=== Data excerpts ===

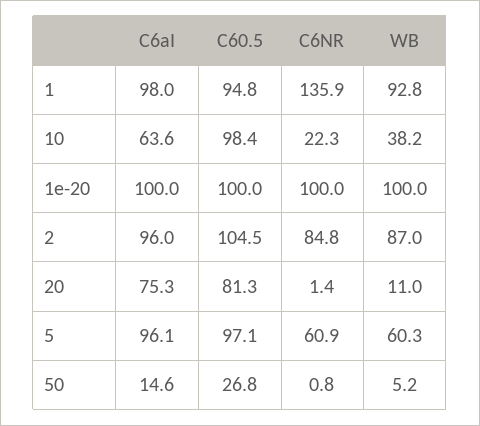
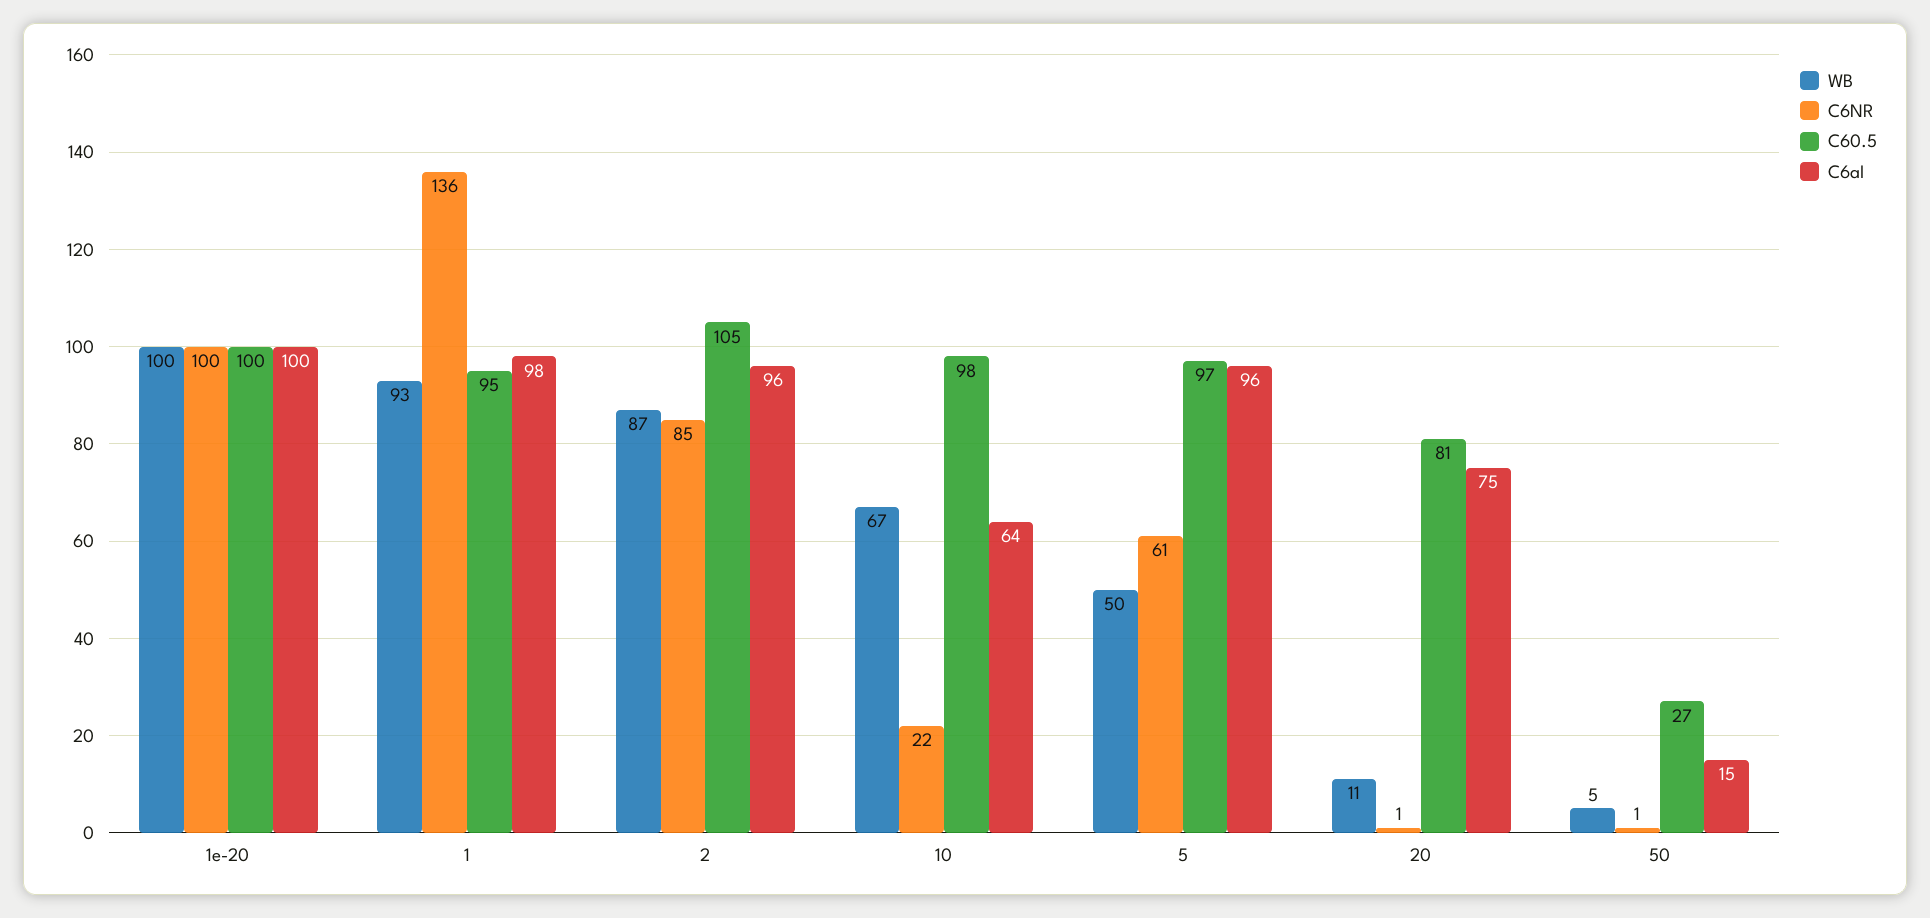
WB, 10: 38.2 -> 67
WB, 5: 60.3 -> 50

===
=== Data excerpts ===

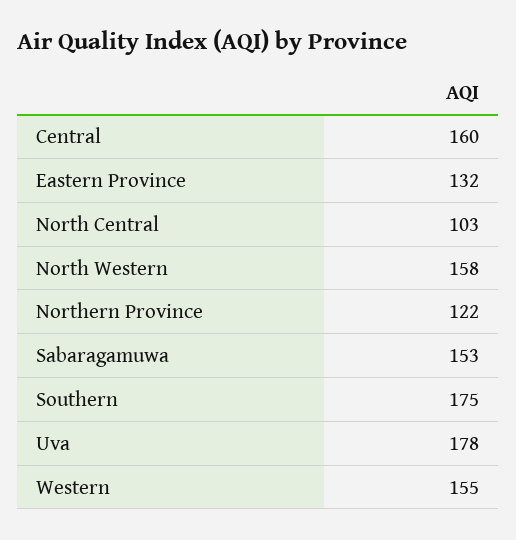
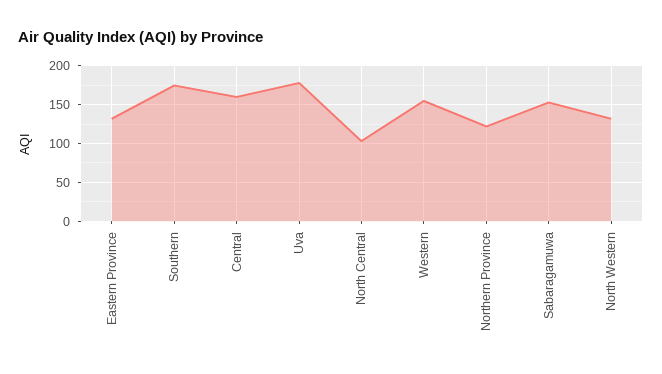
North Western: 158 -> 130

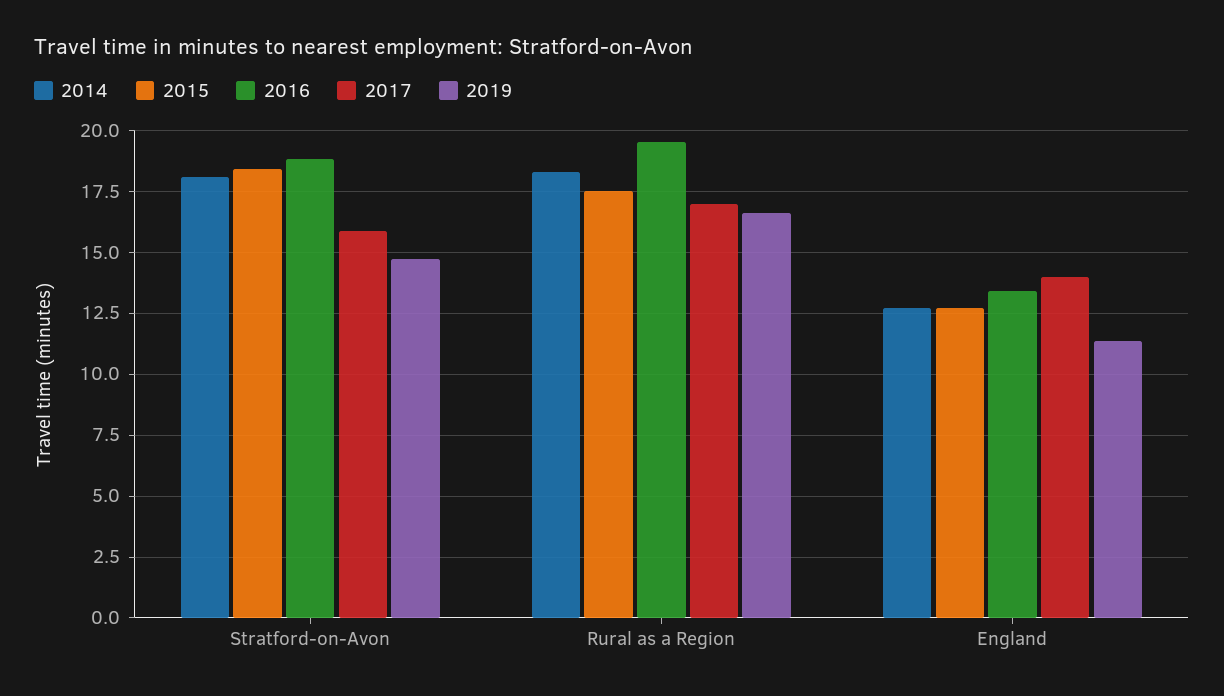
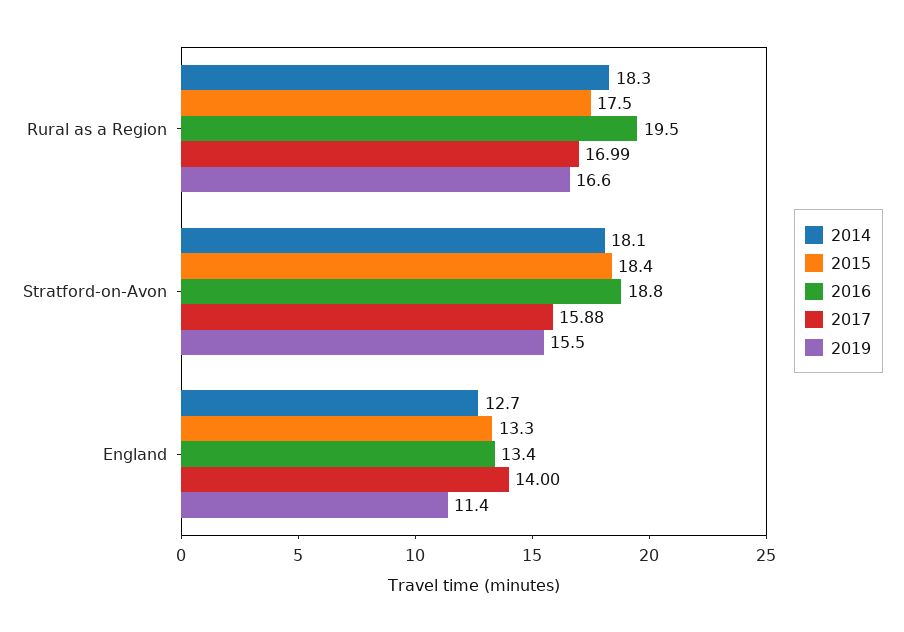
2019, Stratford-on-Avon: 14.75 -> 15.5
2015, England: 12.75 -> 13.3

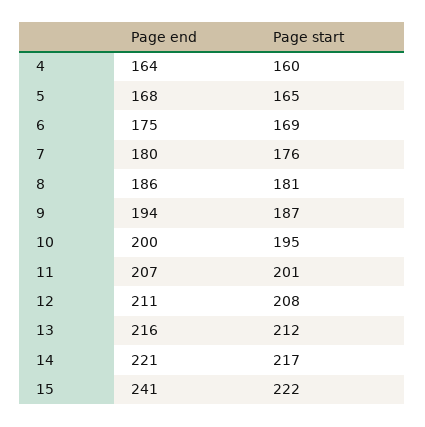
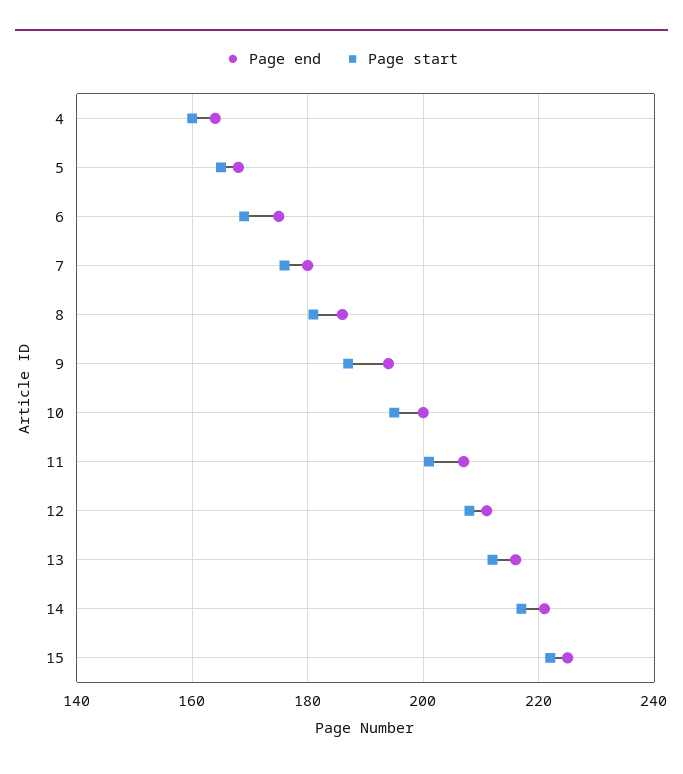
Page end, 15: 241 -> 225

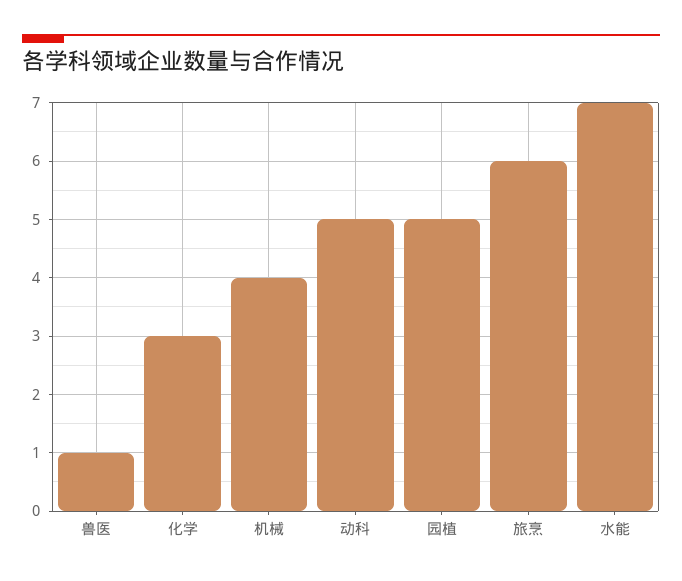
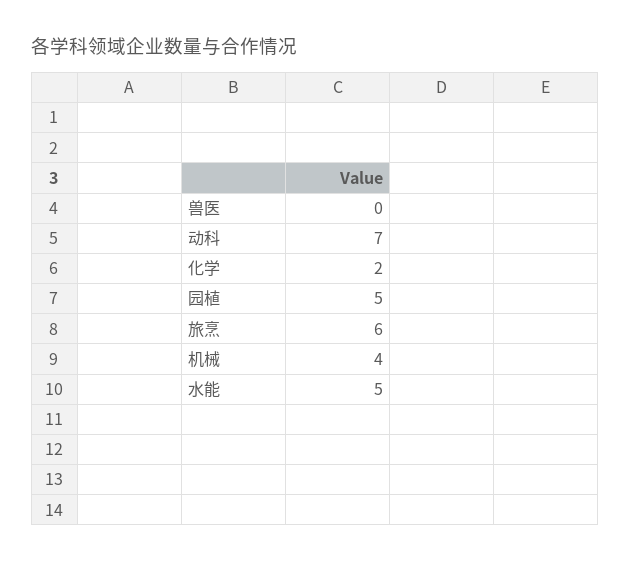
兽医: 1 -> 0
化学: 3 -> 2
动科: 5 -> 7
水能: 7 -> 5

===
=== Data excerpts ===

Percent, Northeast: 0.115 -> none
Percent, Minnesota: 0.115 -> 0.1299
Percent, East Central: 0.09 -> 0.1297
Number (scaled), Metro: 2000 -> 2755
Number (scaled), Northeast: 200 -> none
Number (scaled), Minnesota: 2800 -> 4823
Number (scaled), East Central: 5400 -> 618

===

What you will do — Look through the listing and return each line containing the word "Minnesota".

Task output —
Percent, Minnesota: 0.115 -> 0.1299
Number (scaled), Minnesota: 2800 -> 4823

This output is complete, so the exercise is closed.